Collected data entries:
※ ※ ※
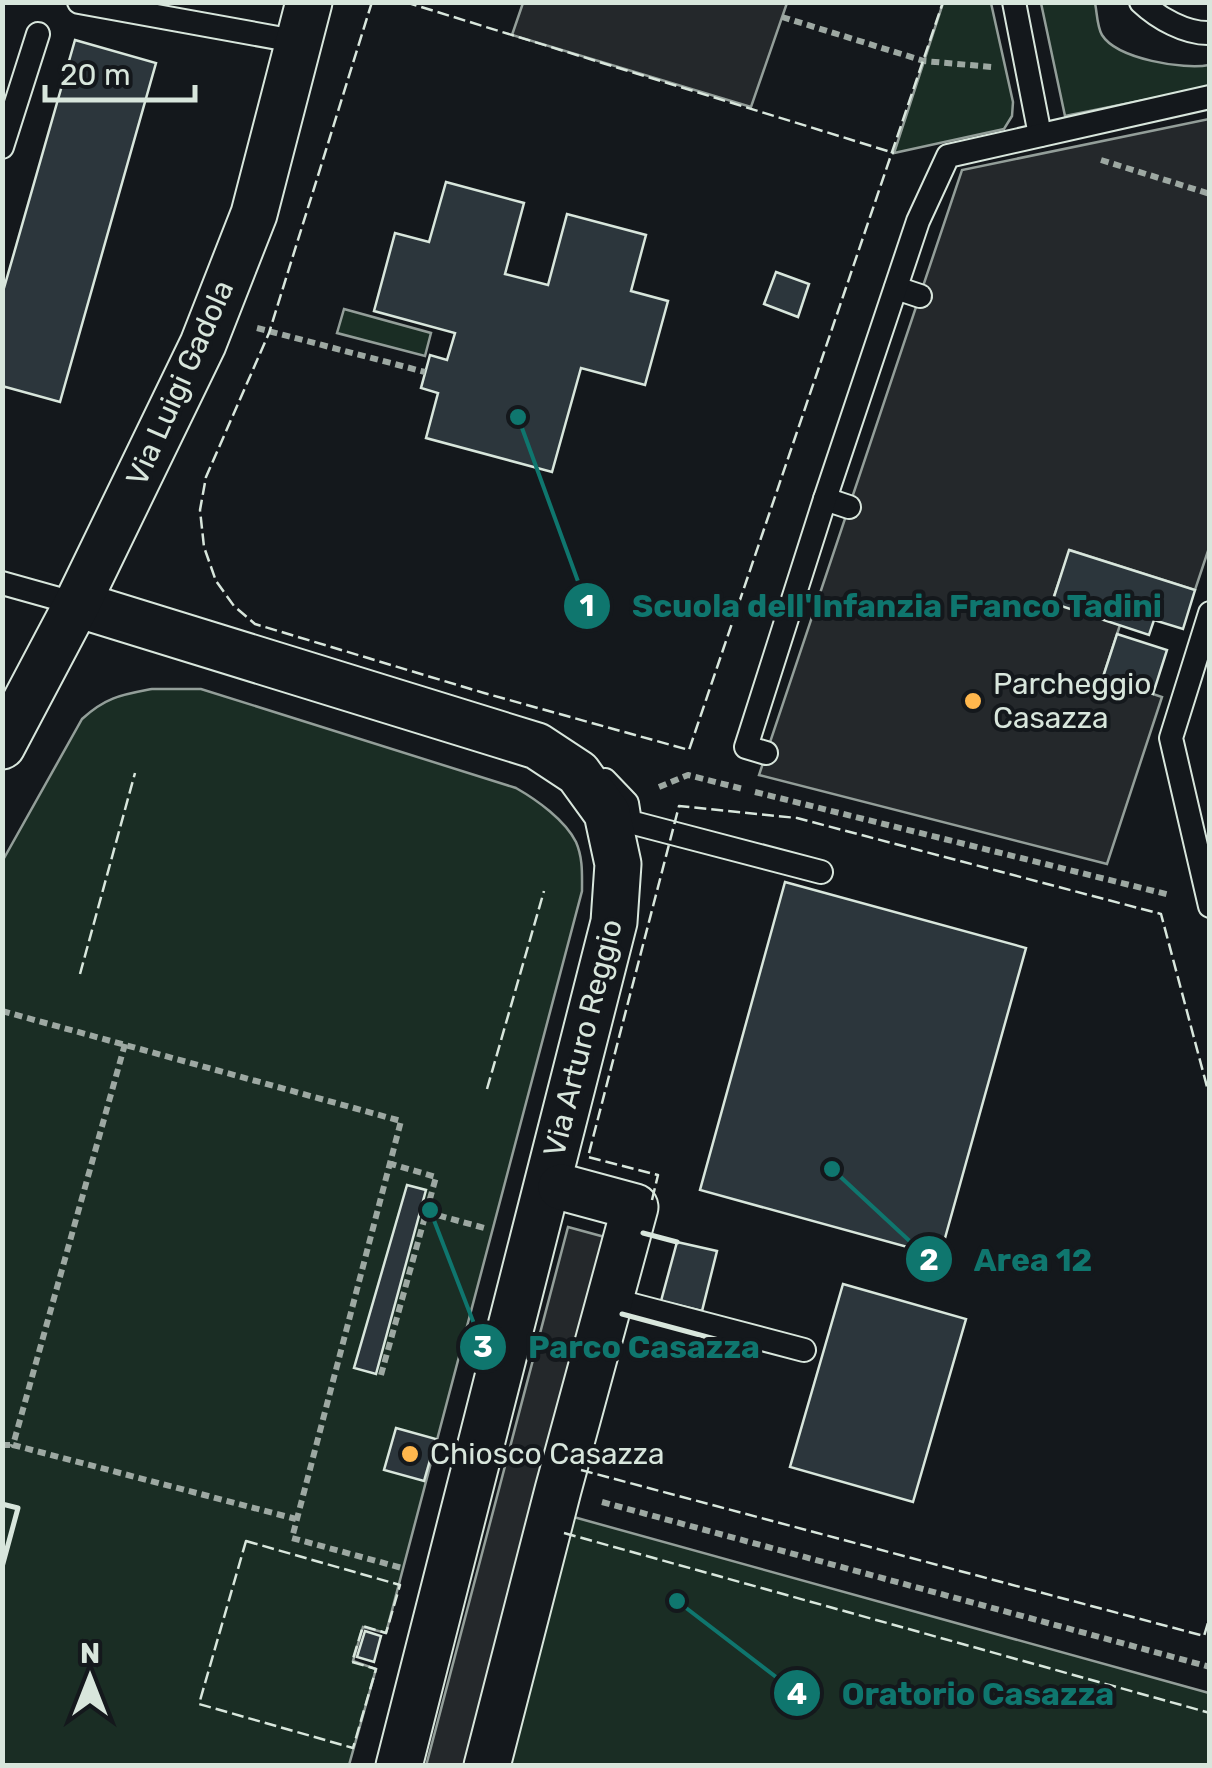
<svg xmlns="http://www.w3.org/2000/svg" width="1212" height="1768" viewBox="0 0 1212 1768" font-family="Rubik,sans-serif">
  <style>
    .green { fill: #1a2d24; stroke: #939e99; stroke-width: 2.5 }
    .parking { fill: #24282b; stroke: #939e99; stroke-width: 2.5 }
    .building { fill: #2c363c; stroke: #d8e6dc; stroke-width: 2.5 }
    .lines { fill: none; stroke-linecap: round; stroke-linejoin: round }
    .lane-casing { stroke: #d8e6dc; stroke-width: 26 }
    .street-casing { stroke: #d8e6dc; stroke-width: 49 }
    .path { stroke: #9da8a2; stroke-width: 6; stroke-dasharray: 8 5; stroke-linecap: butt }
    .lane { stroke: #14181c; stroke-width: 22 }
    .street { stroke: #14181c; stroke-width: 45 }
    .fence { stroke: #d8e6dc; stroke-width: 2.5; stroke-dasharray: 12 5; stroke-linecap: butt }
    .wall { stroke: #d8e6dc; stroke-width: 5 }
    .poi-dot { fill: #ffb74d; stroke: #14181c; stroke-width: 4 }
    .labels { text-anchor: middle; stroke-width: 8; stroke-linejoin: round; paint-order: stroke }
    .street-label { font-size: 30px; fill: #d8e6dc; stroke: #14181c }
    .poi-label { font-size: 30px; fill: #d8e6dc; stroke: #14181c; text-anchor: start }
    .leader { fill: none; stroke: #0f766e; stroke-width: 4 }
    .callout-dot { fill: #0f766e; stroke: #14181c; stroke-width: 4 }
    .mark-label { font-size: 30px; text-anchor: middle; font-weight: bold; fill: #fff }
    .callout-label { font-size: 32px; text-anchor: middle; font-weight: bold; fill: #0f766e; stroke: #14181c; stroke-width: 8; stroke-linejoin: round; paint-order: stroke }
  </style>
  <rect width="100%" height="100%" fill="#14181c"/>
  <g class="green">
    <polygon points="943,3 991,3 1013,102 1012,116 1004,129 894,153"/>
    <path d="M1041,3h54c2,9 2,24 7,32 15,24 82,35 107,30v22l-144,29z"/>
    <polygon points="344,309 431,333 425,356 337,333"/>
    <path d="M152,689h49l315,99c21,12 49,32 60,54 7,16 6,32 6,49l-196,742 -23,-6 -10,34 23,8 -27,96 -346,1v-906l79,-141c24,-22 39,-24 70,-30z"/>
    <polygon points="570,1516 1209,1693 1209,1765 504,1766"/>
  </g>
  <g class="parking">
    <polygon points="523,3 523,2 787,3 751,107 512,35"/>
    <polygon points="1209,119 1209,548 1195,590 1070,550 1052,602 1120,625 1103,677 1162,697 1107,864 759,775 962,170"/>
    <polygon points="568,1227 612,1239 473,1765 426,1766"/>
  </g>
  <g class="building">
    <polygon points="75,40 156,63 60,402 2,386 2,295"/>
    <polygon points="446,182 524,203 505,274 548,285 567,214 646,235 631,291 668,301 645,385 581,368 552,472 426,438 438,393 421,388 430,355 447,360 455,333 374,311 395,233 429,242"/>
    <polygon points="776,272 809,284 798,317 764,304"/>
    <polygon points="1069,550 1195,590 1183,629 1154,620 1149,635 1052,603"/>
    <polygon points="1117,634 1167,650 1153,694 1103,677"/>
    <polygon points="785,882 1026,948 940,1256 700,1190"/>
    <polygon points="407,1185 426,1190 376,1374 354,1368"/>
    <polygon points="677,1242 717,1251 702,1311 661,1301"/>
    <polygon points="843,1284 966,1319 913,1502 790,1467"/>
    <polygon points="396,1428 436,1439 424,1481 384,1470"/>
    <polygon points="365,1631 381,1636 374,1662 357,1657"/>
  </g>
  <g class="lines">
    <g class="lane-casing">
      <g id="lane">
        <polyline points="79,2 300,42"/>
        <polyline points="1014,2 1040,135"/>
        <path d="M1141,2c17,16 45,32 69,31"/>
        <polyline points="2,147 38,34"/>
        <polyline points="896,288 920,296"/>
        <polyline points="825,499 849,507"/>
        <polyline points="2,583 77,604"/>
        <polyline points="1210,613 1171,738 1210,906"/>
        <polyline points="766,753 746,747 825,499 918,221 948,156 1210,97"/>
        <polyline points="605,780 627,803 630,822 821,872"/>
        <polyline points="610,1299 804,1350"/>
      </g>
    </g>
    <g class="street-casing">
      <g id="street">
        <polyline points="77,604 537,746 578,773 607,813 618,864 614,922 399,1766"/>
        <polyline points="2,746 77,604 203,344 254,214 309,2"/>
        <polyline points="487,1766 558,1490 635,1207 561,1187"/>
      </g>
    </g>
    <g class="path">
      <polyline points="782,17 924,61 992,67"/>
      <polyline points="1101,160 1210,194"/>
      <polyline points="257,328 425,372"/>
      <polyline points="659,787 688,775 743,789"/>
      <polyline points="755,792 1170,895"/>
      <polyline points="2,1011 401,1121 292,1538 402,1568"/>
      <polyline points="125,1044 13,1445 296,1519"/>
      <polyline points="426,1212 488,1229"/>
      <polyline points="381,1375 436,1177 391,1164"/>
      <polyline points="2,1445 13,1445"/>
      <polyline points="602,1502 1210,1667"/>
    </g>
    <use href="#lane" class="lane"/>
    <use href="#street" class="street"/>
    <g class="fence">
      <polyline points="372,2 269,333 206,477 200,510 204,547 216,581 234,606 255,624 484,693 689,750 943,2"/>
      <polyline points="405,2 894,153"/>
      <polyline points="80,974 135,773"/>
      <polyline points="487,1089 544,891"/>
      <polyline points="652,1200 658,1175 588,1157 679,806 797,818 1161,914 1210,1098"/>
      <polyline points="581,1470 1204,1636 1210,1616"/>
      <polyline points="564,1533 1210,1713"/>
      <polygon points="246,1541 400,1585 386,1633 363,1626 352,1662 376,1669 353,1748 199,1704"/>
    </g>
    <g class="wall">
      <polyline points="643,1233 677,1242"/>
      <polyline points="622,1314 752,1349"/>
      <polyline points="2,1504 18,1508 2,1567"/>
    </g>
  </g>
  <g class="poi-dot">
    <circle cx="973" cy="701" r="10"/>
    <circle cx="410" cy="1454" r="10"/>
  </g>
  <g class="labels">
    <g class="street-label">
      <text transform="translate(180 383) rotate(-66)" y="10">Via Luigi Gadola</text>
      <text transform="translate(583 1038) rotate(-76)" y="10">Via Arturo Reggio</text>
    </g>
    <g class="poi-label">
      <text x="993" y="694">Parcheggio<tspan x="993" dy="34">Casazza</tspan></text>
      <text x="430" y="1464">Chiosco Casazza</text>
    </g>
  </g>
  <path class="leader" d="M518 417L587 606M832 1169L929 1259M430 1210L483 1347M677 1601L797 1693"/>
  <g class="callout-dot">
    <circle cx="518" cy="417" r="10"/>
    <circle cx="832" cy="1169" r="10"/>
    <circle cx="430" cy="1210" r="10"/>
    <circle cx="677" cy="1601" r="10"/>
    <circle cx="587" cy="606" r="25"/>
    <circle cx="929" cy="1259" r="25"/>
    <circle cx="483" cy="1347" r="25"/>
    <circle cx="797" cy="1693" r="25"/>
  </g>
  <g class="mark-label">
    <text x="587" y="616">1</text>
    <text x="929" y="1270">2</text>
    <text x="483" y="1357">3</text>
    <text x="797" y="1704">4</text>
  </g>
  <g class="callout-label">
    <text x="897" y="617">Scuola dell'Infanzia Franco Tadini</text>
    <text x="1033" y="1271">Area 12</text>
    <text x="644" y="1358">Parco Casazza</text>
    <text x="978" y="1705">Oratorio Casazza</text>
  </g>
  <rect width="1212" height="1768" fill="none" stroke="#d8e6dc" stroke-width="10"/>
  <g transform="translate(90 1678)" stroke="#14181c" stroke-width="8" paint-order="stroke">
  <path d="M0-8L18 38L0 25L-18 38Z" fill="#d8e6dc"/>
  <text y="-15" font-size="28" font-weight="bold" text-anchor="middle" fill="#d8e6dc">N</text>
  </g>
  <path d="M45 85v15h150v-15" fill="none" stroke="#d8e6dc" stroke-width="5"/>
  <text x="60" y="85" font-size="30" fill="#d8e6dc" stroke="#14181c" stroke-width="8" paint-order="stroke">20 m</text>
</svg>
※ ※ ※
*What the task requires*. Please give a count of the lines in the records where the word "casing" occurs, with nothing besides it.

*Response area*. 4